Consuming this library

CommonJS

The CommonJS version of this package requires Node v8 or newer.

Require in your JavaScript:

const grip = require('@fanoutio/grip');
const grippub = new grip.Publisher({control_uri: "<endpoint_uri>"});

If you are building a bundle, you may also import in your JavaScript.

import grip from '@fanoutio/grip';
const pub = new grip.Publisher({control_uri: "<endpoint_uri>"});

TypeScript

This package comes with full TypeScript type definitions, so you may use it with TypeScript as well.

import grip, { IGripConfig } from '@fanoutio/grip';
const pub = new grip.Publisher({control_uri: "<endpoint_uri>"});

// IGripConfig is a type declaration.

Demos

Included in this package is a demo that publishes a message using a GRIP Stream to a sample server that is proxied behind the open-source Pushpin (https://pushpin.org/) server.

To run the demo:

1. Clone this repository, then build the commonjs build of this library

npm install
npm run build-commonjs

1. Start the server process. This runs on localhost:3000.

node demo/grip/server

1. Install Pushpin (see https://pushpin.org/docs/install/)
2. Make sure Pushpin points to localhost:3000. routes file:

* localhost:3000

1. Start Pushpin.

pushpin

1. In another terminal window, open a long-lived connection to the pushpin stream.

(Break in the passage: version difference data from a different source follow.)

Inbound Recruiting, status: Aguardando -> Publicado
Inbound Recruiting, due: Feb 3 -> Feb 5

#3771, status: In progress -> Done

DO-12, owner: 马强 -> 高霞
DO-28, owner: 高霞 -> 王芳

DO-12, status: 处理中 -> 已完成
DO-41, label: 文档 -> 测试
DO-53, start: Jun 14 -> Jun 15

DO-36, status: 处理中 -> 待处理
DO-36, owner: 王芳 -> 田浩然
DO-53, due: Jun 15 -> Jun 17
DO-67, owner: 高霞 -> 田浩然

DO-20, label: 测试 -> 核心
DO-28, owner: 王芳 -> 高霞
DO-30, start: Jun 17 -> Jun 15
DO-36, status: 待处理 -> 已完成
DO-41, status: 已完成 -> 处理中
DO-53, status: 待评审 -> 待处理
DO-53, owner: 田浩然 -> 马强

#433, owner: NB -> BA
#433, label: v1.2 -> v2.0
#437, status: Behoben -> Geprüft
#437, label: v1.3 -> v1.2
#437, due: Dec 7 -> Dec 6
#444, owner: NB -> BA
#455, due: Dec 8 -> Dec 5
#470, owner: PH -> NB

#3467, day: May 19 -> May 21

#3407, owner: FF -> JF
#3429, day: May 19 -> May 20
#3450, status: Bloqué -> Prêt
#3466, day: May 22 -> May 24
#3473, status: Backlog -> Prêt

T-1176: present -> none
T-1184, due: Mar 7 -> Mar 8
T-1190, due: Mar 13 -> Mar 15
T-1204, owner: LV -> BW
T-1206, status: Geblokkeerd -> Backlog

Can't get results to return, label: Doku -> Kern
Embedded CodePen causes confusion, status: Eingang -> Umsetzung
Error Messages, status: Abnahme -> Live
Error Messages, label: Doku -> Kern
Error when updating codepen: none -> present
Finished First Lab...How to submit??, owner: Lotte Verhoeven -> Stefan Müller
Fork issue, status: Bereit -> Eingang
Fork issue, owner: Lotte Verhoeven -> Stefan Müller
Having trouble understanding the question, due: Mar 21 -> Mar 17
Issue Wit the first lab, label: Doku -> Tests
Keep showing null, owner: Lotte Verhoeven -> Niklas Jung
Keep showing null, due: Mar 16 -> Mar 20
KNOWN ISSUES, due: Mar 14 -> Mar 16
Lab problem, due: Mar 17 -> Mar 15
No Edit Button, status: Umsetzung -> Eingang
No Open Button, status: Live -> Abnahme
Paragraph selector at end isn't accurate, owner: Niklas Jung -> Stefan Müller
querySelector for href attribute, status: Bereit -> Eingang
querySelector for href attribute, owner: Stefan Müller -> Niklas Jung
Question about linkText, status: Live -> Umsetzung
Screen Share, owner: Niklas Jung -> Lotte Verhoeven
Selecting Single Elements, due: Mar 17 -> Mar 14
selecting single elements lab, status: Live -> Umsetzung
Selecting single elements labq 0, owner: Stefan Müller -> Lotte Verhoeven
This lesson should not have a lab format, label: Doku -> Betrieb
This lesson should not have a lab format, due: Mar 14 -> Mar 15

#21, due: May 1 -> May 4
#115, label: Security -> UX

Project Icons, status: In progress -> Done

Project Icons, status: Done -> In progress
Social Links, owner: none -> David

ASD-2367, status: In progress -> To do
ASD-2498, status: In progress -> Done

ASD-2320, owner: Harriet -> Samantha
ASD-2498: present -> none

curl http://localhost:7999/stream

1. In another terminal window, run the publish demo file.

node demo/grip/publish test "Message"

1. In the window that you opened in step 6, you should see the test message.

Browser Demo

This demo runs in a browser and streams from the endpoint. This demo uses the fetch API with its ReadableStream interface to read from the streaming endpoint.

1. Follow Steps 1 through 5 in the demo above to start the server and proxy processes.

2. In a web browser, open the demo/grip/fetch.html file.

3. Click the button labeled Go. The browser will connect to the streaming API at http://localhost:7999/stream.

4. In another terminal window follow step 7 in the demo above.

5. In the web browser that you opened in step 2, you should see the test message.

License

(C) 2015, 2020 Fanout, Inc.
Licensed under the MIT License, see file COPYING for details.